Asian Scramble Eggs

Asian Scramble Eggs January 25, 2022

The Nutritional Value

The Ingredient List (Serves 1)

· 3 eggs

· soy sauce, few drops

· handful coriander, chopped

· ¼ avocado

· ½ tsp. black sesame seeds, to serve

How To Make The Asian Scramble Eggs

  1. Separate the egg yolks and whites. Mix the yolks with the soy sauce and chopped coriander.
  2. On a dry non-stick pan, fry the egg whites until almost done.
  3. Take off the heat and add in the egg yolks, stirring well for about half a minute.
  4. Serve sprinkled with black sesame seeds, additional coriander (optional), and avocado on the side.

Scrambled eggs are high in cholesterol and fat, yet they’re one of the most nutrient-rich foods on the planet. Scrambling eggs is also the most popular way to prepare them, accounting for 36% of all eggs consumed in America. This all begs the question, are scrambled eggs good for you?

This is really a two-part question.

· Are eggs healthy in general?

· Does scrambling eggs make them more or less healthy?

Let’s take a look at what the science says…

Are Eggs Healthy?

This may come as a surprise to some, but the short answer is, yes! Eggs are very healthy.

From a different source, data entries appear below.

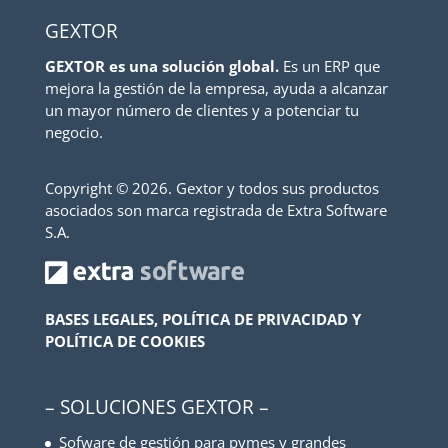
GEXTOR
GEXTOR es una solución global.
Es un ERP que
mejora la gestión de la empresa, ayuda a alcanzar
un mayor número de clientes y a potenciar tu
negocio.
Copyright ©
2026. Gextor y todos sus productos
asociados son marca registrada de Extra Software
S.A.
BASES LEGALES, POLÍTICA DE PRIVACIDAD Y
POLÍTICA DE COOKIES
– SOLUCIONES GEXTOR –
Sofware de gestión para pymes y grandes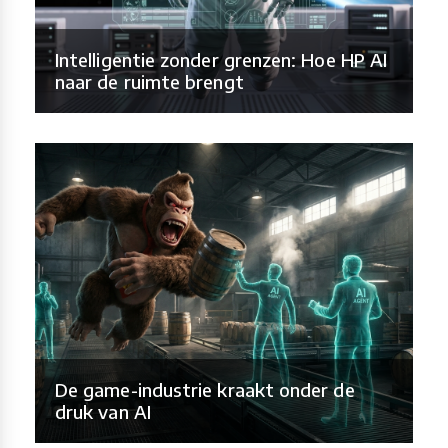
Intelligentie zonder grenzen: Hoe HP AI
naar de ruimte brengt
De game-industrie kraakt onder de
druk van AI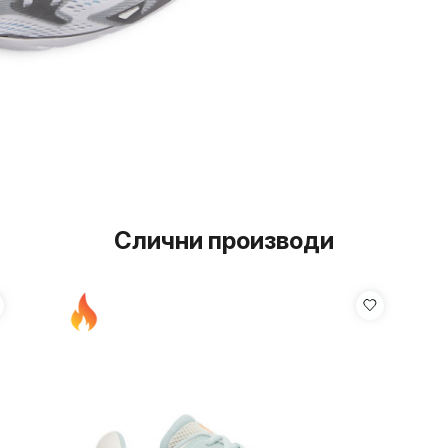
Слични производи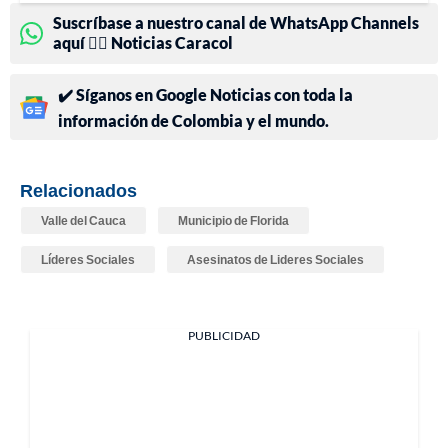
Suscríbase a nuestro canal de WhatsApp Channels
aquí 👉🏻 Noticias Caracol
✔️ Síganos en Google Noticias con toda la
información de Colombia y el mundo.
Relacionados
Valle del Cauca
Municipio de Florida
Líderes Sociales
Asesinatos de Lideres Sociales
PUBLICIDAD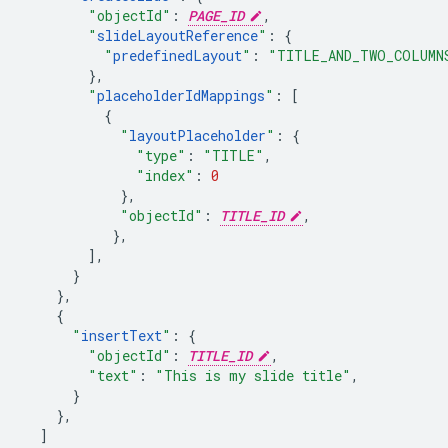
"objectId"
:
PAGE_ID
,
"
slideLayoutReference
"
:
{
"
predefinedLayout
"
:
"TITLE_AND_TWO_COLUMN
},
"
placeholderIdMappings
"
:
[
{
"
layoutPlaceholder
"
:
{
"type"
:
"TITLE"
,
"index"
:
0
},
"objectId"
:
TITLE_ID
,
},
],
}
},
{
"
insertText
"
:
{
"objectId"
:
TITLE_ID
,
"text"
:
"This is my slide title"
,
}
},
]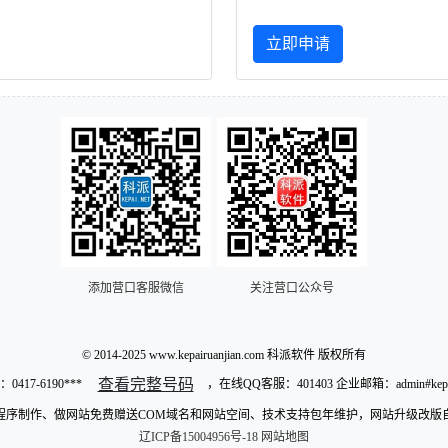
立即申请
添加营口客服微信
关注营口公众号
© 2014-2025 www.kepairuanjian.com 科派软件 版权所有
查看完整号码
：
0417-6190***
，在线QQ客服：401403 企业邮箱：admin#kepai
程序制作、做网站免费赠送COM域名和网站空间、技术支持包年维护，网站升级改版
辽ICP备15004956号-18
网站地图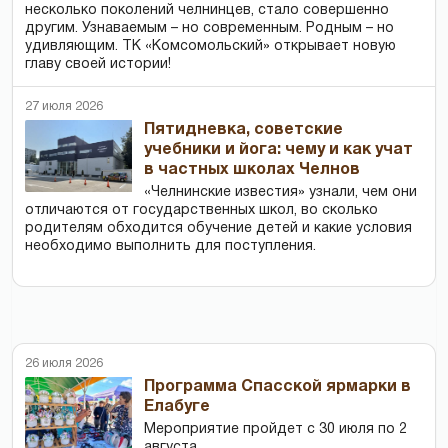
несколько поколений челнинцев, стало совершенно
другим. Узнаваемым – но современным. Родным – но
удивляющим. ТК «Комсомольский» открывает новую
главу своей истории!
27 июля 2026
Пятидневка, советские
учебники и йога: чему и как учат
в частных школах Челнов
«Челнинские известия» узнали, чем они
отличаются от государственных школ, во сколько
родителям обходится обучение детей и какие условия
необходимо выполнить для поступления.
26 июля 2026
Программа Спасской ярмарки в
Елабуге
Мероприятие пройдет с 30 июля по 2
августа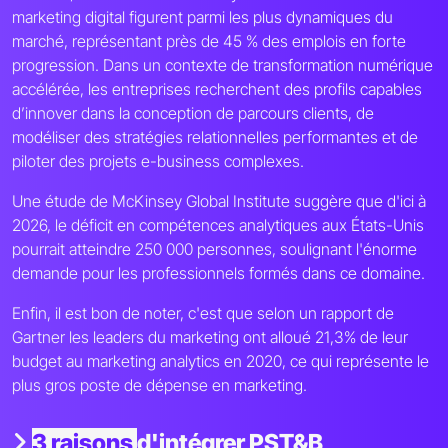
marketing digital figurent parmi les plus dynamiques du
marché, représentant près de 45 % des emplois en forte
progression. Dans un contexte de transformation numérique
accélérée, les entreprises recherchent des profils capables
d’innover dans la conception de parcours clients, de
modéliser des stratégies relationnelles performantes et de
piloter des projets e-business complexes.
Une étude de McKinsey Global Institute suggère que d'ici à
2026, le déficit en compétences analytiques aux États-Unis
pourrait atteindre 250 000 personnes, soulignant l'énorme
demande pour les professionnels formés dans ce domaine.
Enfin, il est bon de noter, c'est que selon un rapport de
Gartner les leaders du marketing ont alloué 21,3% de leur
budget au marketing analytics en 2020, ce qui représente le
plus gros poste de dépense en marketing.
3 raisons
d'intégrer PST&B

After being demonized for nearly 60 years, eggs are finally being let out of the cage–nutritionally speaking.

A 2017 meta-analysis looking at numerous studies confirmed that even people with heart disease risk factors can safely consume at least seven eggs per week as part of a healthy diet.

These findings are reflected in a 2013 meta-analysis in the British Medical Journal, showing that not only is eating an egg a not associated with increased risk of coronary, it also will not increase risk of stroke. And again, in a large-scale Harvard study looking at more than 80,000 female nurses, we see the same thing–eating eggs is not associated with an increased risk of heart disease. On the contrary, recent research shows that eating eggs may actually reduce the risk of heart disease.

One massive study examining 500,000 Chinese people found that those who ate eggs daily had a 14% lower risk of major cardiac events, an 11% lower risk of CVD, a 12% lower risk of ischemic heart disease, and an 18% lower risk of CVD death.

What About Cholesterol in Eggs?

Much of the demonization of eggs is based on the fact that they’re the most cholesterol-rich food on earth.

Single egg yolk contains appx 237 mg of cholesterol. Yet, better science has revealed that eating high cholesterol foods does not necessarily increase blood cholesterol levels. The idea that dietary cholesterol is bad, is but a myth.

Rather, it’s the carbs we eat that are the main contributor to dangerous blood lipid levels. Studies show that getting more than 60% of your calories from carbs lowers your HDL (good) cholesterol while raising triglycerides–not good for heart health.

So, how do eggs affect cholesterol?

Numerous studies have shown that eggs increase HDL (good) cholesterol. And most people (70%) see no increase in either total or LDL cholesterol. A small percentage of people may see a small increase in a benign type of LDL that does not influence heart health.

9 Scrambled Eggs Nutrition Benefits

· Eggs are the most inexpensive source of high-quality protein. 6.7 grams per 1 egg, at $.17 cents each (conventional)

· They offer all 9 essential amino acids, making eggs a complete protein

· One scrambled egg offers 147 mg of choline–25% RDA. The choline that pregnant women get from scrambled eggs can reduce the risk of birth defects. While choline deficiency in both men and women can result in muscle damage and abnormal deposition of fat in the liver.

· Rich in vitamins A, necessary for healthy eyes.

· Contains vitamins A, E, B2, B6, and B12 that dilate blood vessels and reduce the accumulation of cholesterol in the arteries.

· 42% of Americans are vitamin D deficient. A single egg offers 6% of vitamin D, necessary for bone health and a strong immune system

· Egg yolk contains antioxidants lutein and zeaxanthin which can protect against cataracts and macular degeneration.

· Scrambled eggs are extremely satiating, making you less likely to eat other less healthy foods

· The “good” HDL cholesterol in scrambled eggs has antioxidant properties. It can even remove LDL cholesterol from your bloodstream.